Earlier this year, MoneyFellows launched a card product that allows users to receive payouts, repay instalments, and spend across a merchant network.
The eight-year-old fintech also plans to introduce investment, payroll, insurance and remittance products down the line, moves that put MoneyFellows in competition with other Egyptian digital banks like Lucky, Khazna, and Telda.
Its next test will be replicating its success beyond Egypt, an ambition Wadi first voiced in 2022. He admits that expansion took longer than expected due to the model’s complexity, which the company chose to refine before going regional.
Digitizing ROSCAs isn’t as straightforward as launching a savings or loan product. According to him, the process involves building recommendation engines to match users to the right slots, balancing thousands of circles in real time, and minimizing default and dropout risk, all while maintaining user trust.
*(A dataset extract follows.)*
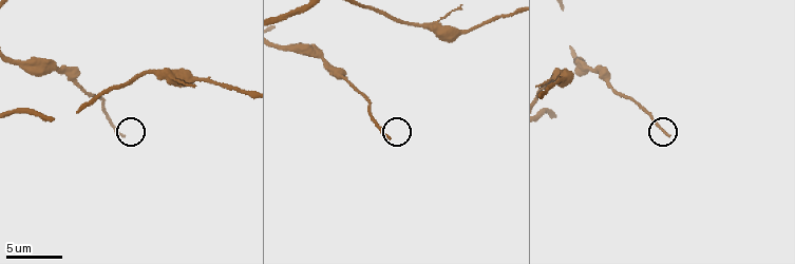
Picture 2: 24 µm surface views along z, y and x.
Inspect: pieces 10 µm at (387, 138) of picture 2.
“Cracking the model took longer than we thought,” Wadi remarked. “But it was worth the time. Most attempts to scale Roscas digitally, even by banks and telcos globally, have failed because they underestimated how complex the underlying behavior is.”
After nearly a decade refining its model in one of Africa’s largest fintech markets, partnering with over 350 local and regional entities and facilitating more than $50 million in investments, MoneyFellows plans to launch in Morocco by year-end, having secured key partnerships and regulatory approvals.
Morocco offers familiar ground: a large unbanked population, a strong informal savings culture (known locally as daret), and a regulator-friendly environment. MoneyFellows is also betting that events like the 2030 FIFA World Cup will accelerate digital adoption in the country.
The company is also eyeing other African and South Asian markets with similar dynamics. However, entering more diverse markets will test the model’s adaptability in regions where informal finance is less culturally relevant or formal banking is more entrenched.
“ROSCA’s (Rotating Savings and Credit Association) are very old financial arrangements, with roots going back hundreds, if not thousands of years,” said Omar Laalej, Managing Director at Al Mada Ventures. “AMV was impressed by the modernized version of this business that Money Fellows was able to build, positively impacting thousands of families in Egypt.”